The New Primatene Flap

By Dr. Paul Ehrlich
As the clock ticks away on Primatene Mist, the only over-the-counter asthma inhaler left on the market, it is being ginned up as an argument against regulatory overreach by the Obama administration. I have been observing the Primatene controversy for decades as an asthma specialist. I have to say that there’s blame enough on many sides of this discussion, not just pro and con government regulation, but both the pharmaceutical and financial industries as well.

First, let me state the medical case against Primatene. The active agent is epinephrine, which is pharmaceutical adrenaline. This has the ability to relieve the airway tightness produced by an asthma attack, also known as bronchoconstriction. In this it resembles the action of the preferred asthma relief medicine known as albuterol. However, it also stimulates the heart. This makes it unsuitable for large numbers of asthmatics who also have heart problems. Given the fact that most of the people who rely on Primatene are poor, and often overweight and hypertensive, these regular jolts to the heart are not doing them any good. In addition, it does nothing to control asthmatic inflammation. Asthmatic lungs are what British doctors called “twitchy,” i.e., they are chronically inflamed and primed for any asthma trigger, such as diesel fumes, airborne allergens, or viruses, to touch off an attack. Primatene treats symptoms, not causes, and I have no doubt that users miss a lot of work or school and are sub-par performers when they do go. Uncontrolled inflammation is remodeling their airways, costing them lung capacity for the long haul.

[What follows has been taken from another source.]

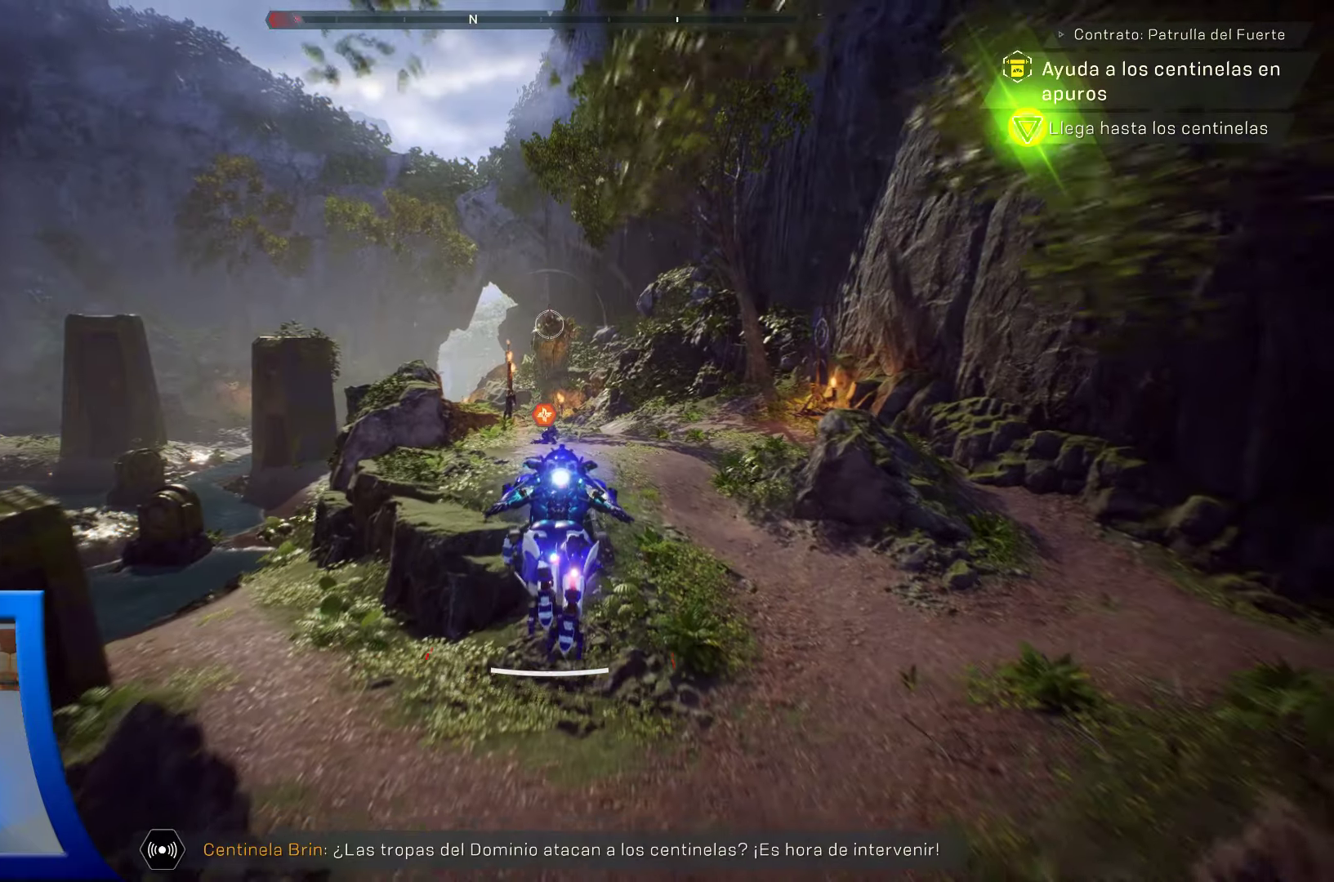
{"buttons": [], "left_stick": "up", "right_stick": "down-right", "events": [[500, "right_stick", "down-right"]]}
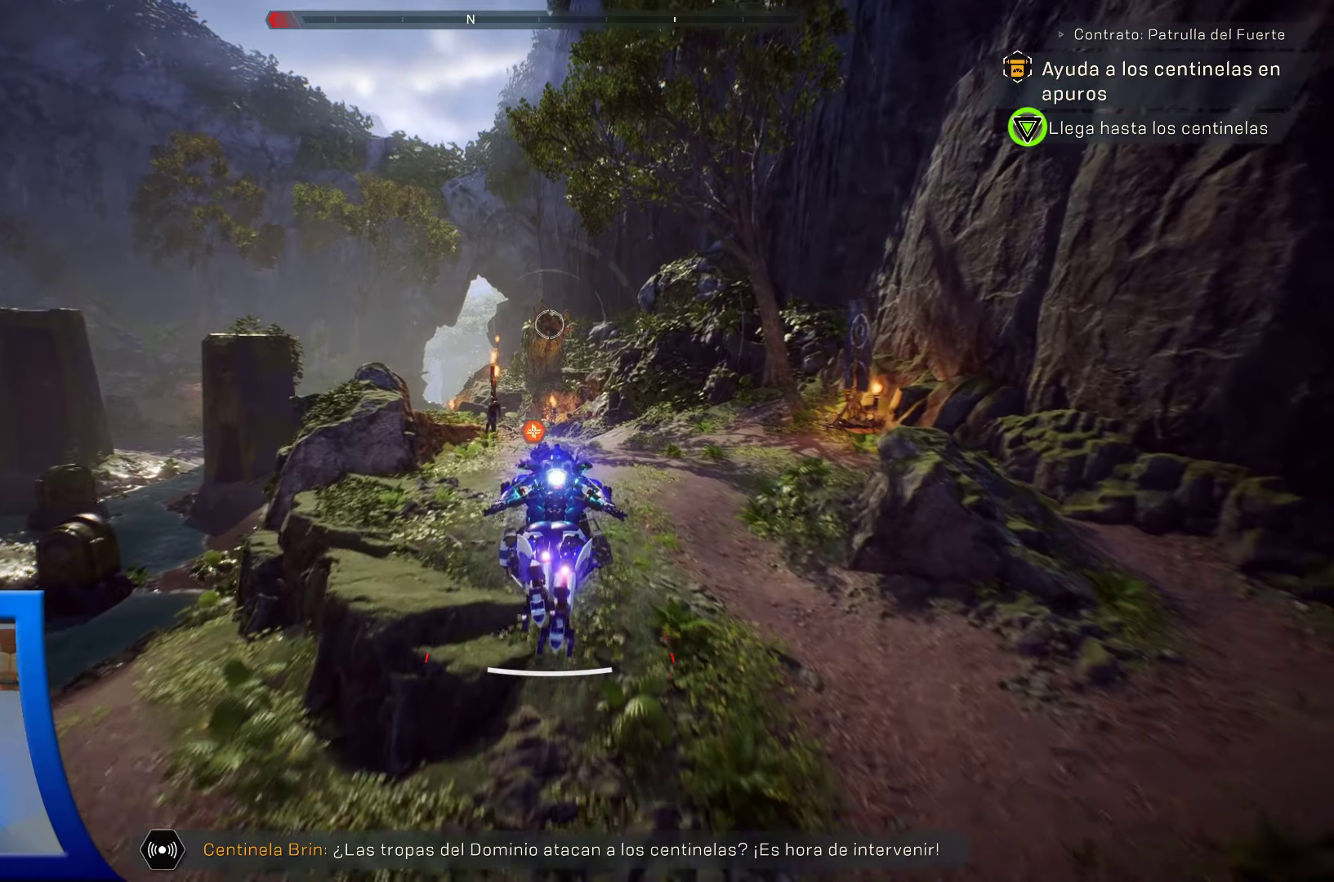
{"buttons": [], "left_stick": "up", "right_stick": "center", "events": [[267, "right_stick", "center"]]}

Second, I would like to say that I always thought extending the ban on chlorofluorocarbon propellants (CFCs) to medication was an example of regulatory overkill because it was such a small part of the market. However, it does help to look at the context. Back in 1987, when Ronald Reagan was President and the Montreal Protocol was written, there was international consensus that we needed to do something about depletion of the ozone layer high in the atmosphere, which was causing problems for us here on earth. Many products were releasing these gasses into the atmosphere for which alternatives could plausibly be found—car air-conditioners, hairspray, and deodorant for example. I wish we could find a way to relieve asthma attacks with a roll-on, but we can’t.

Medical aerosols were given more time, and, frankly, I don’t think we’ve done a very good job of replacing them. The new inhalers don’t deliver albuterol as efficiently as Primatene does with epinephrine. Still, anyone who looks at the decisions for the current change can see that the key ones were made in 2006 and in 2008. The current administration was following the timetable set by its predecessors.

Third, as to suddenly emerging sympathies for the plight of poor people with asthma, I think the greater disservice was done recently when stronger air-quality regulations were postponed. The best way to treat asthma is to reduce its incidence, and air quality is one of the biggest factors. I don’t want to generalize, but I have a feeling that some of the people looking to demonize Big Government for regulating Primatene were also calling tighter air-quality regulations “job-killers” a few weeks ago. I could be wrong.

Fourth, those who believe the ban on Primatene was contrived to squeeze more money out of those who can least afford it probably have a point. I would love to see the FDA memos and transcripts from 2006 when the Primatene decision was made, or from 2008 when the fuse was lit, not to mention the current owners when they acquired the drug. Even without access to secrets we know that drug makers like to tweak existing medicines and bring them back on the market at higher prices than they command over the counter, and investors sometimes buy up the rights to older drugs with exactly this in mind. It doesn’t always work, as I wrote last year in a post observing a landmark in over 30 years of practice; in a whole month I hadn’t written a prescription for an oral antihistamine—the OTC versions were good and the new ones weren’t that much better to justify writing any.

But when it comes to asthma, I still believe in active intervention. The economics of good asthma care have proven themselves again and again. Want to do something for poor people with uncontrolled asthma? Pay for real asthma care. Want to lower the nation’s emergency room bills? Pay for asthma control. Treating asthma symptoms, whether with albuterol or Primatene, is not asthma treatment any more than a ride in an ambulance is health care.